6 Summaries and Subscripting
6.1 Introduction
Let’s suppose we’ve collected some data from an experiment and stored them in an object x:
x<-c(7.5,8.2,3.1,5.6,8.2,9.3,6.5,7.0,9.3,1.2,14.5,6.2)
Some simple summary statistics of these data can be produced:
mean(x)
#> [1] 7.216667
var(x)
#> [1] 11.00879
sd(x)
#> [1] 3.317949
summary(x)
#> Min. 1st Qu. Median Mean 3rd Qu. Max.
#> 1.200 6.050 7.250 7.217 8.475 14.500
which should all be self explanatory.
It may be, however, that we subsequently learn that the first 6 data points correspond to measurements made on one machine, and the second six on another machine.

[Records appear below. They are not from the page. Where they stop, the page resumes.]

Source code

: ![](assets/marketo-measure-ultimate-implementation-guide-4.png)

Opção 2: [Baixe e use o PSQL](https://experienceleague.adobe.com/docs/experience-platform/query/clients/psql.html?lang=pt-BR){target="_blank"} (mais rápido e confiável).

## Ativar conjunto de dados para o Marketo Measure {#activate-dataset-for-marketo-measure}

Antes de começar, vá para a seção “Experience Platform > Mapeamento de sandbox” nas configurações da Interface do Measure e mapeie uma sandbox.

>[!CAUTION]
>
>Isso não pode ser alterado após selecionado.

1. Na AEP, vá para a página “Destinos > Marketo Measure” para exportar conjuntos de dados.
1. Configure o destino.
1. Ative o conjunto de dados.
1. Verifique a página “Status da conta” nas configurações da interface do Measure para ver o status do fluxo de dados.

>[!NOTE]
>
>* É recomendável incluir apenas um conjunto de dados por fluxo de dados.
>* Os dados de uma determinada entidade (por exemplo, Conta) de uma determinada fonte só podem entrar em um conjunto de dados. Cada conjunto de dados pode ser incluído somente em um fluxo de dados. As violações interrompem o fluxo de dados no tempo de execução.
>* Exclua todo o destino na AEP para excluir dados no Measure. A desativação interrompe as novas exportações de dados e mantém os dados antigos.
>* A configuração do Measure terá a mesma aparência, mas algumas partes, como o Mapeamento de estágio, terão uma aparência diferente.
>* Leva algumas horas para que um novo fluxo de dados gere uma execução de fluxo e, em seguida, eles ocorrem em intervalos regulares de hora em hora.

This might lead us to want to summarize the two sets of data separately, so we would need to extract from x the two relevant subvectors. This is achieved by subscripting:
x[1:6]
#> [1] 7.5 8.2 3.1 5.6 8.2 9.3
x[7:12]
#> [1] 6.5 7.0 9.3 1.2 14.5 6.2
summary(x[1:6])
#> Min. 1st Qu. Median Mean 3rd Qu. Max.
#> 3.100 6.075 7.850 6.983 8.200 9.300
summary(x[7:12])
#> Min. 1st Qu. Median Mean 3rd Qu. Max.
#> 1.200 6.275 6.750 7.450 8.725 14.500
Other subsets can be created in the obvious way. For example:
x[c(2,4,9)]
#> [1] 8.2 5.6 9.3
Negative integers can be used to exclude particular elements. For example
x[-(1:6)]
#> [1] 6.5 7.0 9.3 1.2 14.5 6.2
has the same effect as
x[7:12]
#> [1] 6.5 7.0 9.3 1.2 14.5 6.2
6.2 Exercises (Summaries and Subscripting)
- If x<- c(5,9,2,3,4,6,7,0,8,12,2,9) decide what each of the following is and use R to check your answers:
- x[2]
- x[2:4]
- x[c(2,3,6)]
- x[c(1:5,10:12)]
- x[-(10:12)]
- The data y<-c(33,44,29,16,25,45,33,19,54,22,21,49,11,24,56) contain sales of milk in gallons for 5 days in three different shops (the frst 3 values are for shops 1,2 and 3 on Monday, etc.) Produce a statistical summary of the sales for each day of the week and also for each shop.